■ What is required: Look below for the line containing "pinky dip: (404, 420)" and the line containing "pinky dip: (572, 201)"; repeat exactly those two lines and all lines between them, and nothing else.

*** Material to process ***

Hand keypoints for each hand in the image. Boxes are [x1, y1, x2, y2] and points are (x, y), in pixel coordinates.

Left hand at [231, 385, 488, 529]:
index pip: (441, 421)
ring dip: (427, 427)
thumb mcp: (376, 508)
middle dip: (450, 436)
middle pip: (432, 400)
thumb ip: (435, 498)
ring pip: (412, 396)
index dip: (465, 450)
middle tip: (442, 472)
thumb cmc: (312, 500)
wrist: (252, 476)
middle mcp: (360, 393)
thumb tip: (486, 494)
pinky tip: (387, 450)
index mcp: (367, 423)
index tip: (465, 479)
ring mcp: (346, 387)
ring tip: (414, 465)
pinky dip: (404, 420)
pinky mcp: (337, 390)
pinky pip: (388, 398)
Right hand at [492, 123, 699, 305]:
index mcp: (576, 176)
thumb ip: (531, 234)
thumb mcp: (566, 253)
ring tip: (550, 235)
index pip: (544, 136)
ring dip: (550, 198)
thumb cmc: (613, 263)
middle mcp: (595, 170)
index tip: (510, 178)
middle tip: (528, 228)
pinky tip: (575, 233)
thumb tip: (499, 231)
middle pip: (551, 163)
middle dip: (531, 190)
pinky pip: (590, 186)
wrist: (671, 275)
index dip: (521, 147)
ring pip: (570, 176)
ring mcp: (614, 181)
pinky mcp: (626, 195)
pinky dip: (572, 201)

***
*** Material to process ***

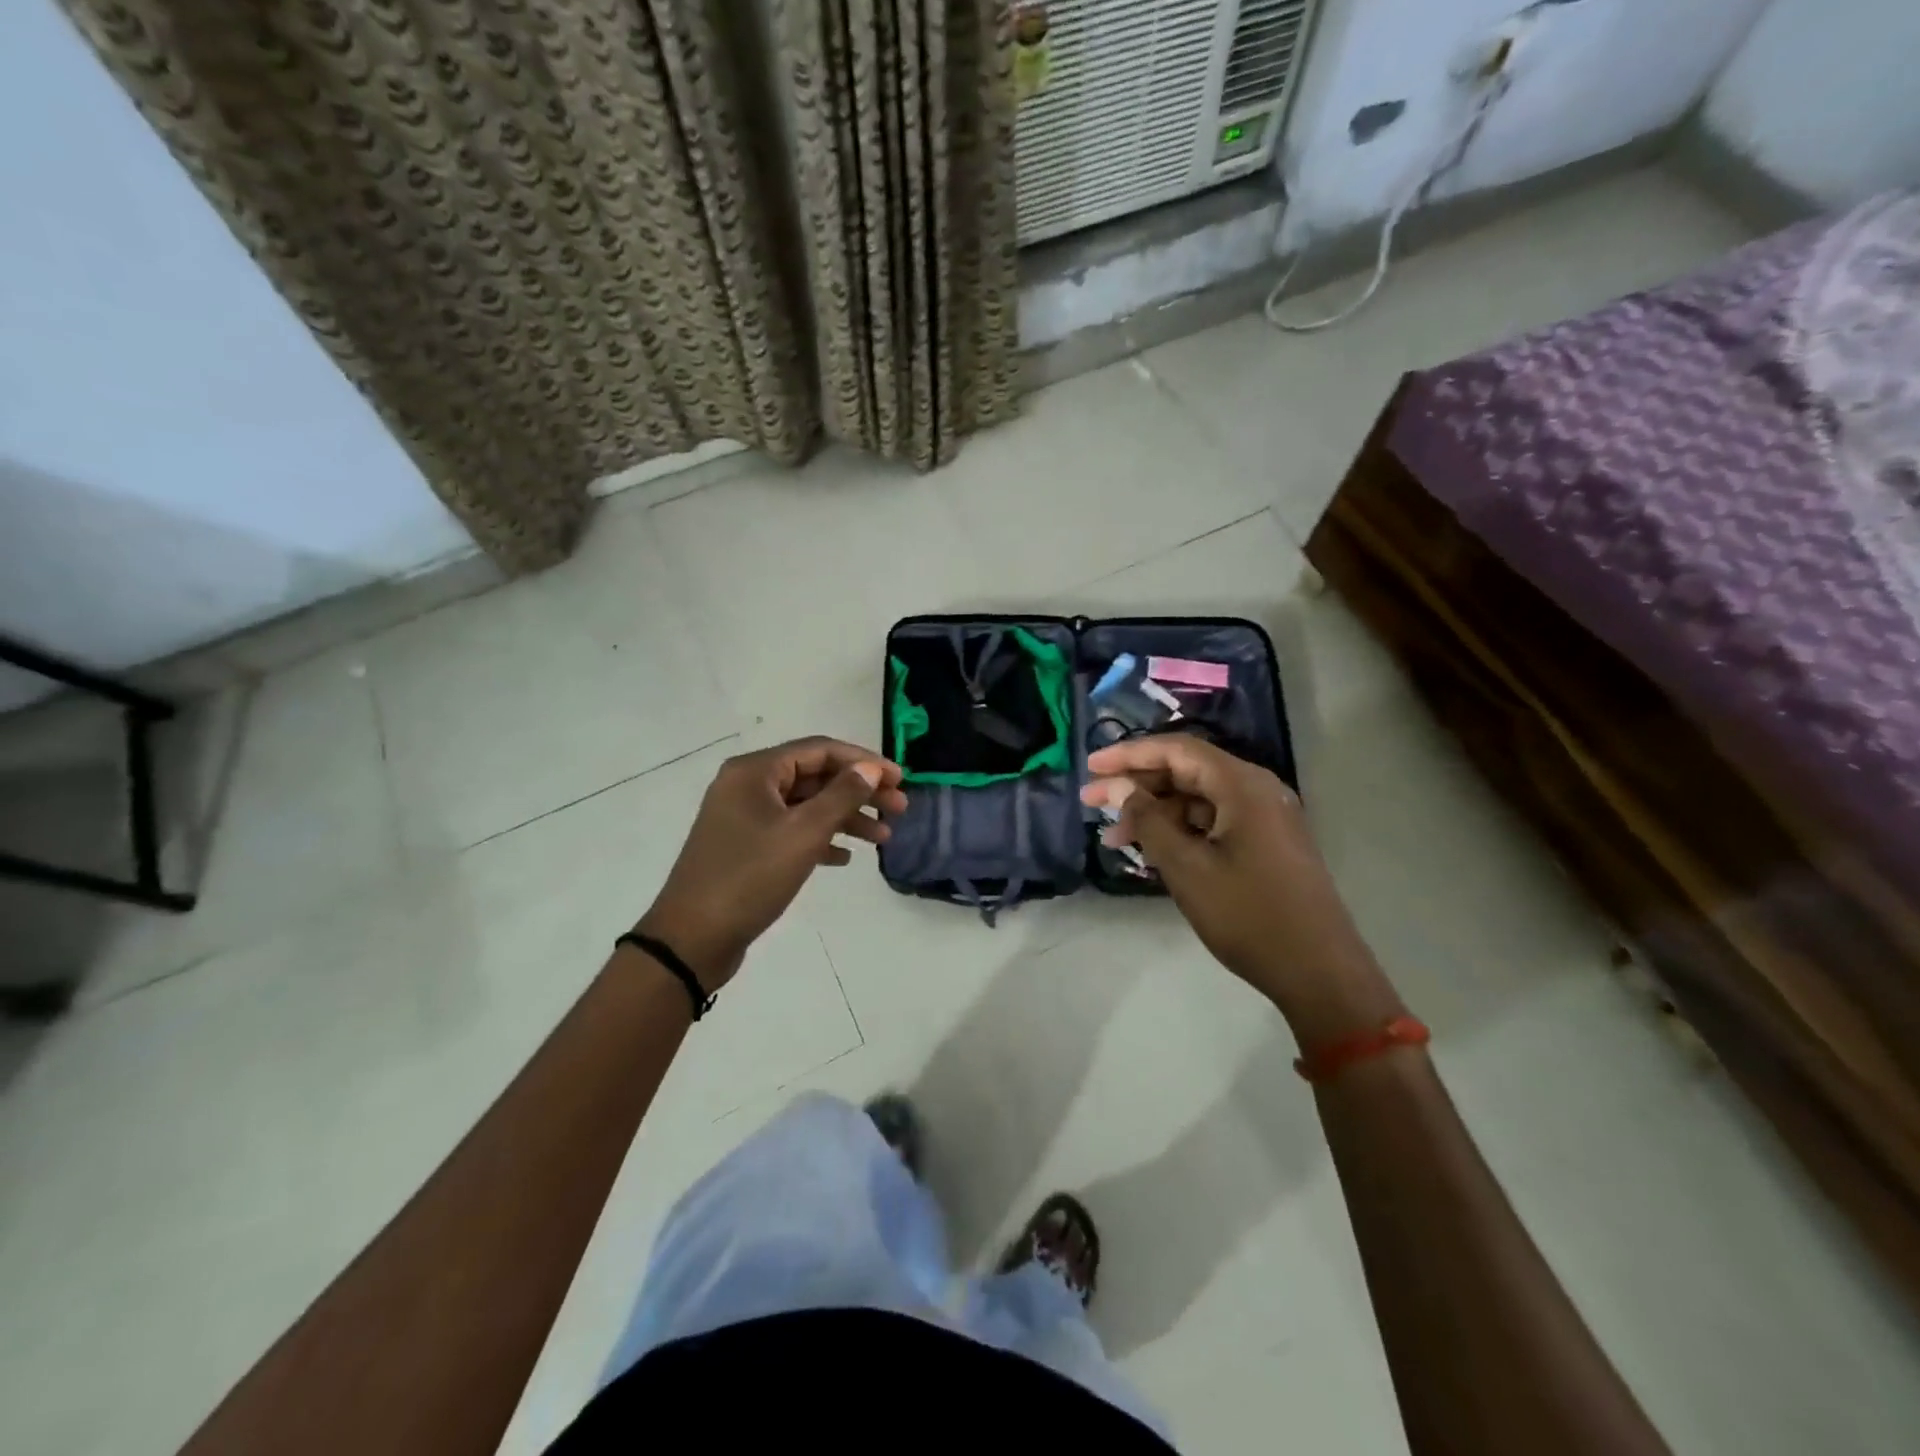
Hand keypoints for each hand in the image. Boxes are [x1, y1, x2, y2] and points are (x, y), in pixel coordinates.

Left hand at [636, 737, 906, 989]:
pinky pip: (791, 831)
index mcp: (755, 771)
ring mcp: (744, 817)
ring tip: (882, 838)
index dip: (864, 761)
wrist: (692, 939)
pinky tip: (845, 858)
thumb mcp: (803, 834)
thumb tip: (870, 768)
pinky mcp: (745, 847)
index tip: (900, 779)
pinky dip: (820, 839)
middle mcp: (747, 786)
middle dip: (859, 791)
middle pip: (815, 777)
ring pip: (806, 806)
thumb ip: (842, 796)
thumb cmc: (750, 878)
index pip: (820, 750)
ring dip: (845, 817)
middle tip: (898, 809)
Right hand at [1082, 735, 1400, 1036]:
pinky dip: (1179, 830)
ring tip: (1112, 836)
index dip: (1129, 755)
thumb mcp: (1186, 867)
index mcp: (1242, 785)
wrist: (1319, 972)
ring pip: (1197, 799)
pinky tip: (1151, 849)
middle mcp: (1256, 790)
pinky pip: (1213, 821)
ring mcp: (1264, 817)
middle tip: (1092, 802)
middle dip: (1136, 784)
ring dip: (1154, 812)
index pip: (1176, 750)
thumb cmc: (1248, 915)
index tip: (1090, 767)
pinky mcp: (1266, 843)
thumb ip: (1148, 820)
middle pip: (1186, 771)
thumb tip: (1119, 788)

***
*** Material to process ***

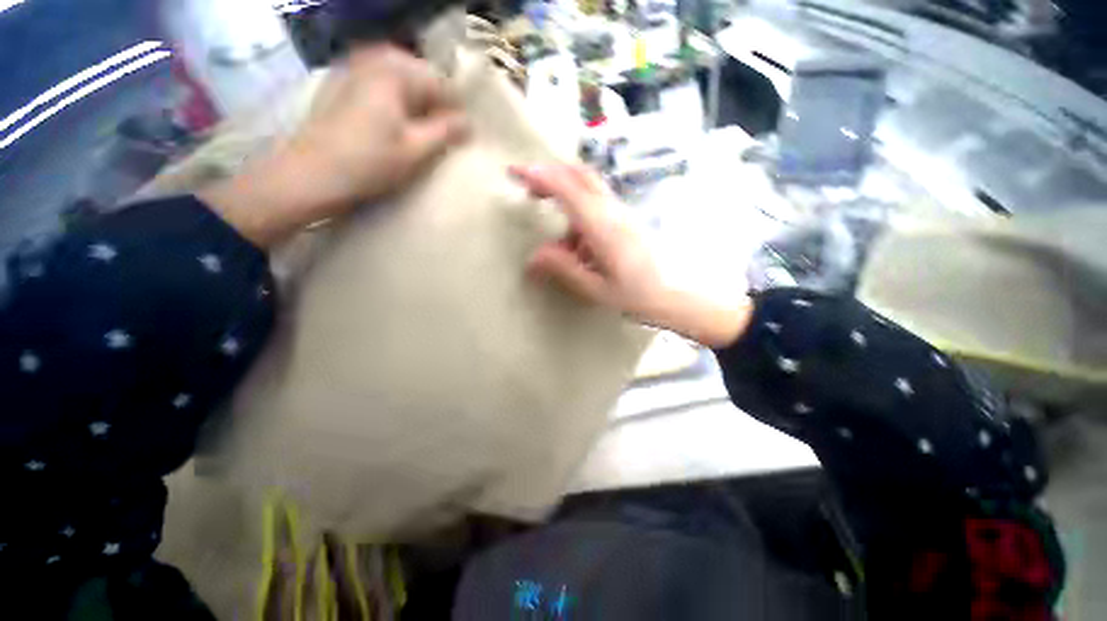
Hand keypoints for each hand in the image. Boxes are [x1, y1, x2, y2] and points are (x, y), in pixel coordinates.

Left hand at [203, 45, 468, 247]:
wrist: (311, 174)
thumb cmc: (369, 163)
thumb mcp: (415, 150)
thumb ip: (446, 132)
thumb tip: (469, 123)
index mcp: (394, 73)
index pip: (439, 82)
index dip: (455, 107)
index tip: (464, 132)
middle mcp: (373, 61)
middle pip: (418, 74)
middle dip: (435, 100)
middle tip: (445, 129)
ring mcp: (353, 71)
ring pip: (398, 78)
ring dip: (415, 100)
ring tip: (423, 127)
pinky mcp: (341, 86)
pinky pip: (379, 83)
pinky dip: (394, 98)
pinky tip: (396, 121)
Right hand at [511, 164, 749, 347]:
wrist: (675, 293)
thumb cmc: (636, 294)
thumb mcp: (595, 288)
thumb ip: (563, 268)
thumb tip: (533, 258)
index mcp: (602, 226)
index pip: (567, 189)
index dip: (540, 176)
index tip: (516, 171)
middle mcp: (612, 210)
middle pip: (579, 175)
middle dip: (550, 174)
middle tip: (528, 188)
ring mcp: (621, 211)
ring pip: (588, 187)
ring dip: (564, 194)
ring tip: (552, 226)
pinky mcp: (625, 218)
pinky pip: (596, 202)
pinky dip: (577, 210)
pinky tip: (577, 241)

***

■ Solution:
pinky dip: (404, 420)
pinky mcp: (337, 390)
pinky pip: (388, 398)
Right hand at [492, 123, 699, 305]:
index mcp: (576, 176)
thumb ip: (531, 234)
thumb mcp: (566, 253)
ring tip: (550, 235)
index pip: (544, 136)
ring dip: (550, 198)
thumb cmc: (613, 263)
middle mcp: (595, 170)
index tip: (510, 178)
middle tip: (528, 228)
pinky tip: (575, 233)
thumb tip: (499, 231)
middle pip: (551, 163)
middle dip: (531, 190)
pinky pip: (590, 186)
wrist: (671, 275)
index dip: (521, 147)
ring pip: (570, 176)
ring mcp: (614, 181)
pinky mcp: (626, 195)
pinky dip: (572, 201)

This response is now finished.